→ **Work required**
Starting at the line that contains "votre époux(se) et vos enfants avec cette", print every remaining line of the entries, unchanged, and output nothing more.
=-=-=
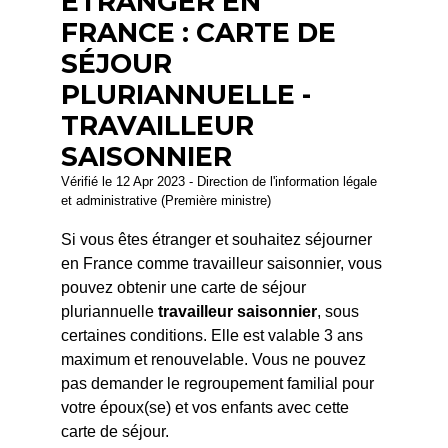
ÉTRANGER EN
FRANCE : CARTE DE
SÉJOUR
PLURIANNUELLE -
TRAVAILLEUR
SAISONNIER
Vérifié le 12 Apr 2023 - Direction de l'information légale
et administrative (Première ministre)
Si vous êtes étranger et souhaitez séjourner
en France comme travailleur saisonnier, vous
pouvez obtenir une carte de séjour
pluriannuelle
travailleur saisonnier
, sous
certaines conditions. Elle est valable 3 ans
maximum et renouvelable. Vous ne pouvez
pas demander le regroupement familial pour
votre époux(se) et vos enfants avec cette
carte de séjour.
=-=-=
→ **Answer to this exercise**
votre époux(se) et vos enfants avec cette
carte de séjour.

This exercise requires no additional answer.